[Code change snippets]
▬▬▬▬▬▬▬▬▬▬
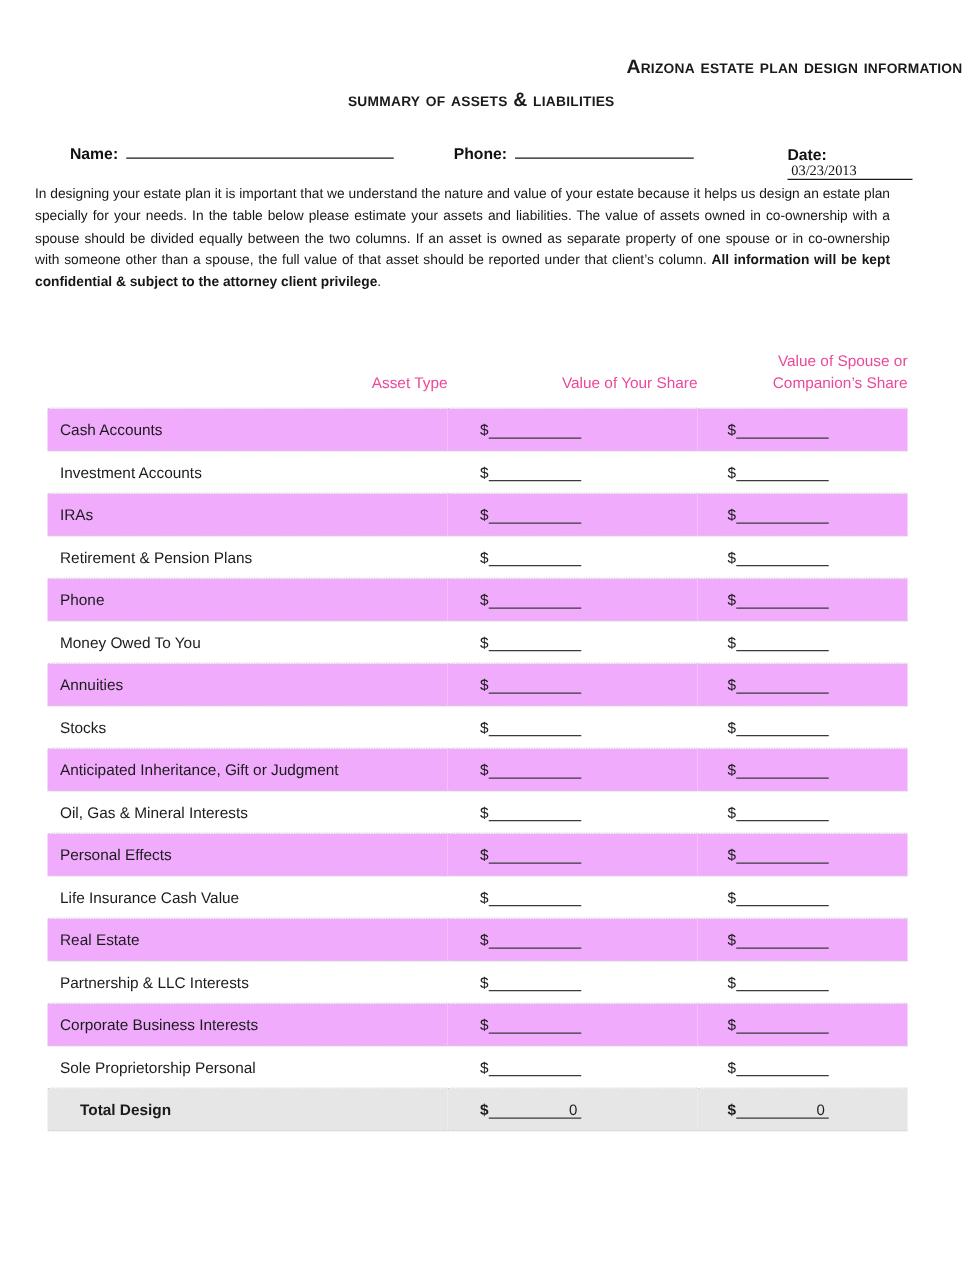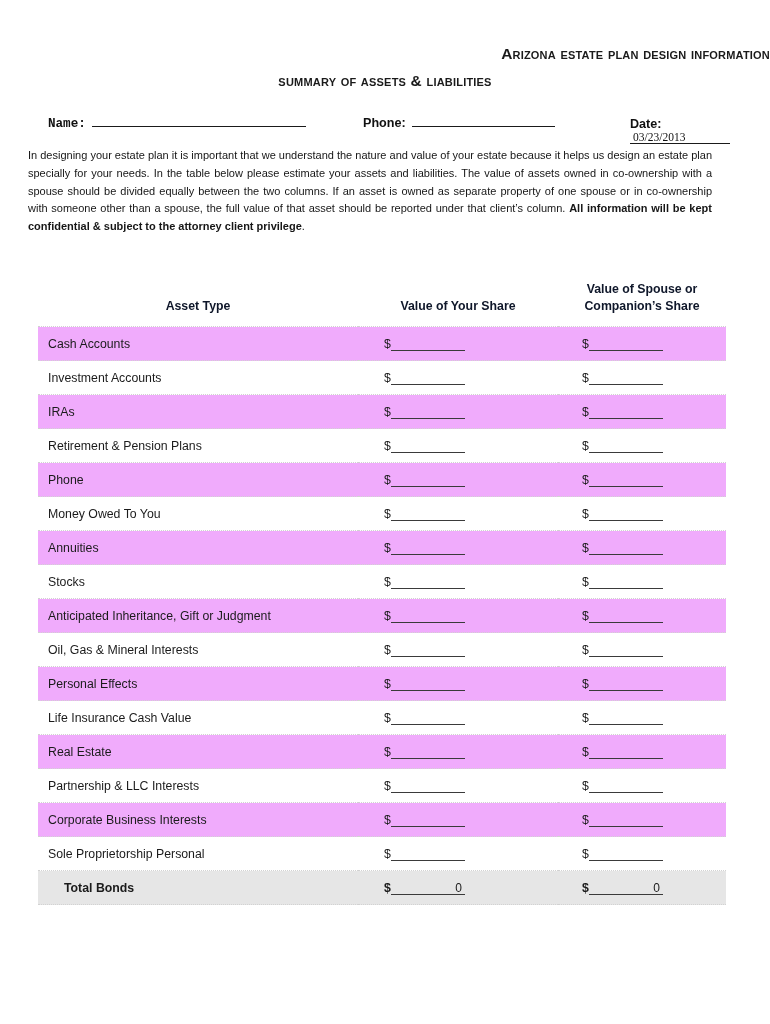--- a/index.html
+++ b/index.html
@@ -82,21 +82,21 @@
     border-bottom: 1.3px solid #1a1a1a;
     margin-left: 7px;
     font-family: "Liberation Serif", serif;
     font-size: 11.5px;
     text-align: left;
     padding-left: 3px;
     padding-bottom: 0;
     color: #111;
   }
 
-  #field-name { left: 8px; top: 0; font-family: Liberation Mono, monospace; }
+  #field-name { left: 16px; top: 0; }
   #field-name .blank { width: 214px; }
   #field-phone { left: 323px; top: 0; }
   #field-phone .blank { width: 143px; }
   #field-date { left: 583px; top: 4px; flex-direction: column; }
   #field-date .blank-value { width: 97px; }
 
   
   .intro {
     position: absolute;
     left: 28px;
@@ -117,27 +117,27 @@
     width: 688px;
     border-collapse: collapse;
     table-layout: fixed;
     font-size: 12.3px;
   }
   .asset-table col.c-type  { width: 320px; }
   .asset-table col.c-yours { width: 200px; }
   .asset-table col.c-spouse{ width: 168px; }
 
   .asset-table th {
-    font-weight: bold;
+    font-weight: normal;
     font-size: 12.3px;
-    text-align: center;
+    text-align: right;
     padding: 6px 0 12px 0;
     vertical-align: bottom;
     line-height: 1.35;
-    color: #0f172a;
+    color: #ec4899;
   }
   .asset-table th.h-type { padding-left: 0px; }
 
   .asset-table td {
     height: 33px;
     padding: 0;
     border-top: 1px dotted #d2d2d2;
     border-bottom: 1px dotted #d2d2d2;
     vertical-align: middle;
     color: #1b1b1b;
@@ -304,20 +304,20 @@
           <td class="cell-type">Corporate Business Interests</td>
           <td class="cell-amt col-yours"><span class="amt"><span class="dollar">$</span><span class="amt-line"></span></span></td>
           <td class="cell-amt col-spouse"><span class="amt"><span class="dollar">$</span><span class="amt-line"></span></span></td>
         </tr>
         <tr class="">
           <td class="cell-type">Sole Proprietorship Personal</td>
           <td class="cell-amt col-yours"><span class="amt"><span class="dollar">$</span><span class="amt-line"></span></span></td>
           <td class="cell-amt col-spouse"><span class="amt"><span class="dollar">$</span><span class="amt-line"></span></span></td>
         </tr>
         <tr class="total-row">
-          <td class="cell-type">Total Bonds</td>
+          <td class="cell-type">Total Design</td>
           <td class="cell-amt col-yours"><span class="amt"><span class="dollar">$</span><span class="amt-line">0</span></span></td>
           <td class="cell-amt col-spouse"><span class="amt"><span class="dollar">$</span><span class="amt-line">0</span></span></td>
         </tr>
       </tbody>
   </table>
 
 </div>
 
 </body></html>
▬▬▬▬▬▬▬▬▬▬
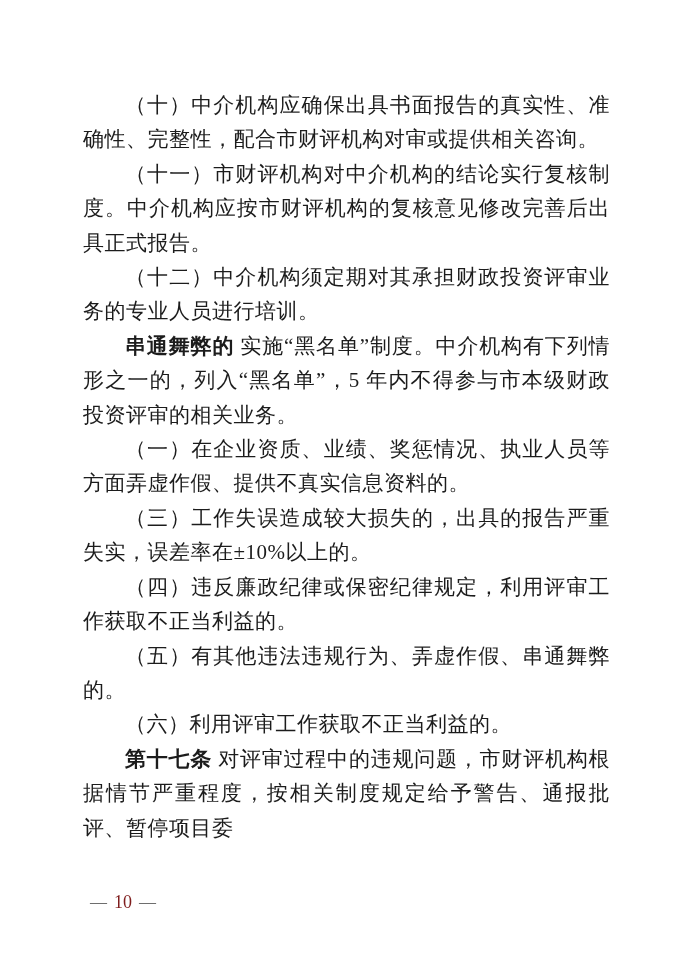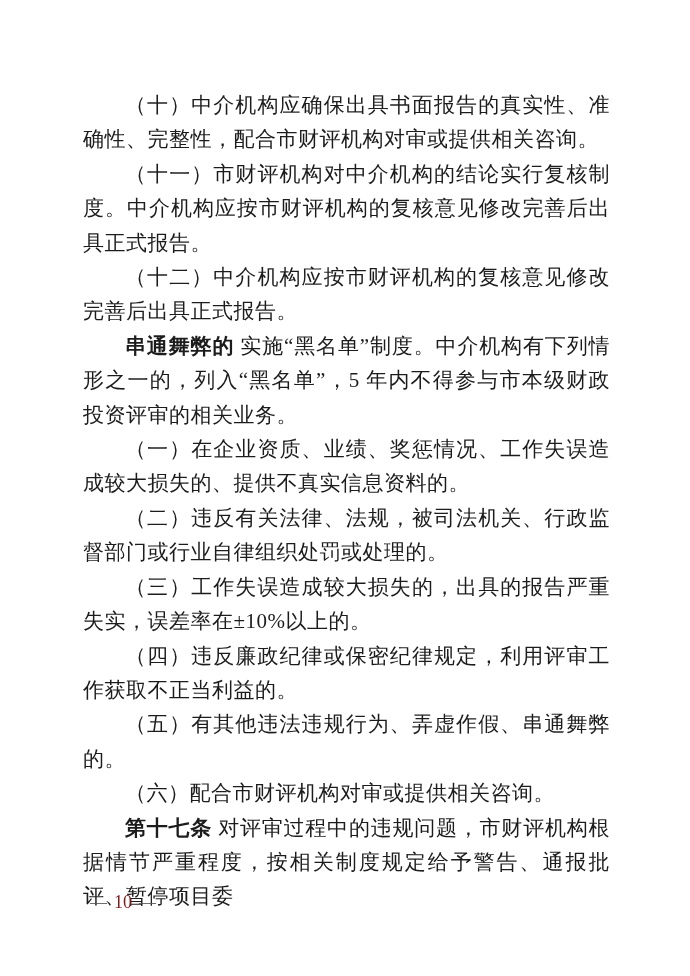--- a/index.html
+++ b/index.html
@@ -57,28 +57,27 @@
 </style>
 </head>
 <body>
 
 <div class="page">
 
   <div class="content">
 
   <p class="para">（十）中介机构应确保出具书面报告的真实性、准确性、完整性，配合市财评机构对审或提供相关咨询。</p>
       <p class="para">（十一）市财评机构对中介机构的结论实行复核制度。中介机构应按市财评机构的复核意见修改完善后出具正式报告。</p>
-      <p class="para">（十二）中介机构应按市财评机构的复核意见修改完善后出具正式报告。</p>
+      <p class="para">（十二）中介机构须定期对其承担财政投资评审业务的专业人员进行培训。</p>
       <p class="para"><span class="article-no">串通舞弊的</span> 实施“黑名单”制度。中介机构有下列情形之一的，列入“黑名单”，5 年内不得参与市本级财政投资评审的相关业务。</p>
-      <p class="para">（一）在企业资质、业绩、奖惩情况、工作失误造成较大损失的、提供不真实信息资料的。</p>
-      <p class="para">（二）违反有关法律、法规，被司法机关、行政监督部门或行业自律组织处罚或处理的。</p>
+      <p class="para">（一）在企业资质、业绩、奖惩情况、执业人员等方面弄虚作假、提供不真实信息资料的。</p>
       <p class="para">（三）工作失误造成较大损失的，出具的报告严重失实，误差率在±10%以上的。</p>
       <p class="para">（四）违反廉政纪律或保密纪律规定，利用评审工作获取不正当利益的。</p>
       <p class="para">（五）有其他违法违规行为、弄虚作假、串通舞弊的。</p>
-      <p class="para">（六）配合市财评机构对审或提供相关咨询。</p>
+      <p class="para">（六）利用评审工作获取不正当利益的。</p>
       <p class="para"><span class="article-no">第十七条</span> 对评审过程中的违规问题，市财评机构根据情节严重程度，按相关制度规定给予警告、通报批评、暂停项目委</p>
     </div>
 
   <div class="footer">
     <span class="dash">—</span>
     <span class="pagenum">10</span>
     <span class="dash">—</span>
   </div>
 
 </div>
▬▬▬▬▬▬▬▬▬▬
EXERCISE >>
Report every line of the data above that contains the string "weight" by copying it in full.

RESPONSE >>
-    font-weight: bold;
+    font-weight: normal;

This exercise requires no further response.